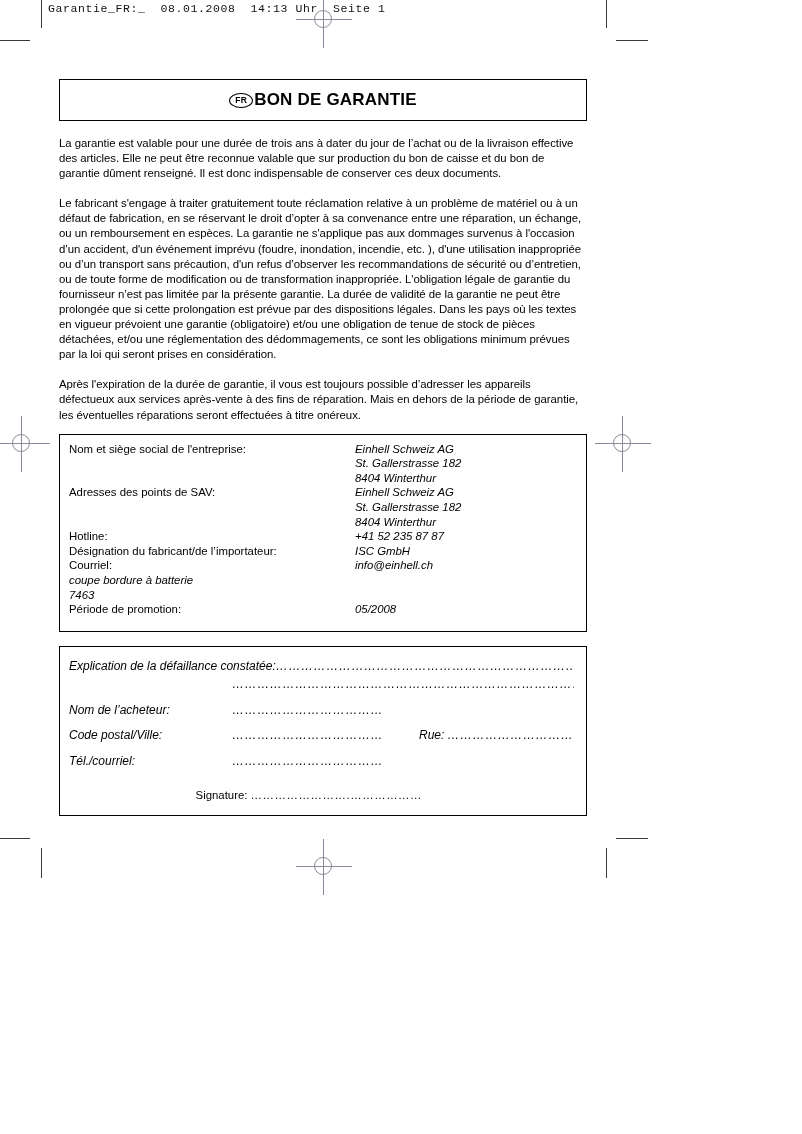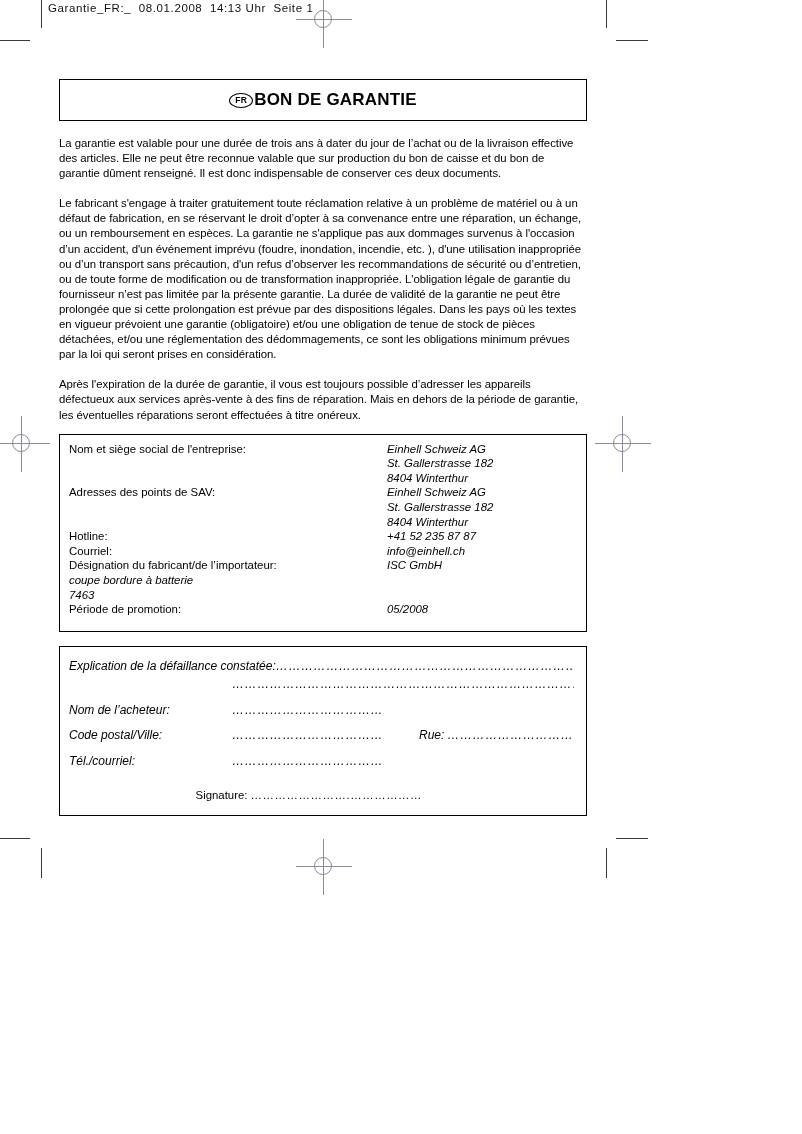--- a/index.html
+++ b/index.html
@@ -14,21 +14,21 @@
     font-family: "Liberation Sans", sans-serif;
     color: #000000;
     overflow: hidden;
   }
 
   
   .slug {
     position: absolute;
     left: 48px;
     top: 2px;
-    font-family: Liberation Sans, sans-serif;
+    font-family: Liberation Mono, monospace;
     font-size: 11.5px;
     letter-spacing: 0.6px;
     color: #111;
     white-space: pre;
   }
 
   
   .crop {
     position: absolute;
     background: #3a3a3a;
@@ -131,21 +131,20 @@
     margin-top: 11px;
     padding: 7px 0 9px 0;
     position: relative;
     min-height: 198px;
   }
   .detail-row {
     display: flex;
     font-size: 11.4px;
     line-height: 14.6px;
     padding-left: 9px;
-    gap: 32px;
   }
   .detail-label {
     width: 286px;
     flex: none;
     white-space: nowrap;
   }
   .detail-value {
     font-style: italic;
     white-space: nowrap;
   }
@@ -273,26 +272,26 @@
     </div>
     <div class="detail-row">
       <span class="detail-label"></span>
       <span class="detail-value">8404 Winterthur</span>
     </div>
     <div class="detail-row">
       <span class="detail-label">Hotline:</span>
       <span class="detail-value">+41 52 235 87 87</span>
     </div>
     <div class="detail-row">
+      <span class="detail-label">Désignation du fabricant/de l’importateur:</span>
+      <span class="detail-value">ISC GmbH</span>
+    </div>
+    <div class="detail-row">
       <span class="detail-label">Courriel:</span>
       <span class="detail-value">info@einhell.ch</span>
-    </div>
-    <div class="detail-row">
-      <span class="detail-label">Désignation du fabricant/de l’importateur:</span>
-      <span class="detail-value">ISC GmbH</span>
     </div>
     <div class="detail-row">
       <span class="detail-value">coupe bordure à batterie</span>
     </div>
     <div class="detail-row">
       <span class="detail-value">7463</span>
     </div>
     <div class="detail-row">
       <span class="detail-label">Période de promotion:</span>
       <span class="detail-value">05/2008</span>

# # # # # # #

TRY IT:
Among the records, find the lines that contain "fabricant" and copy each of them.

WORKED SOLUTION:
+      <span class="detail-label">Désignation du fabricant/de l’importateur:</span>
-      <span class="detail-label">Désignation du fabricant/de l’importateur:</span>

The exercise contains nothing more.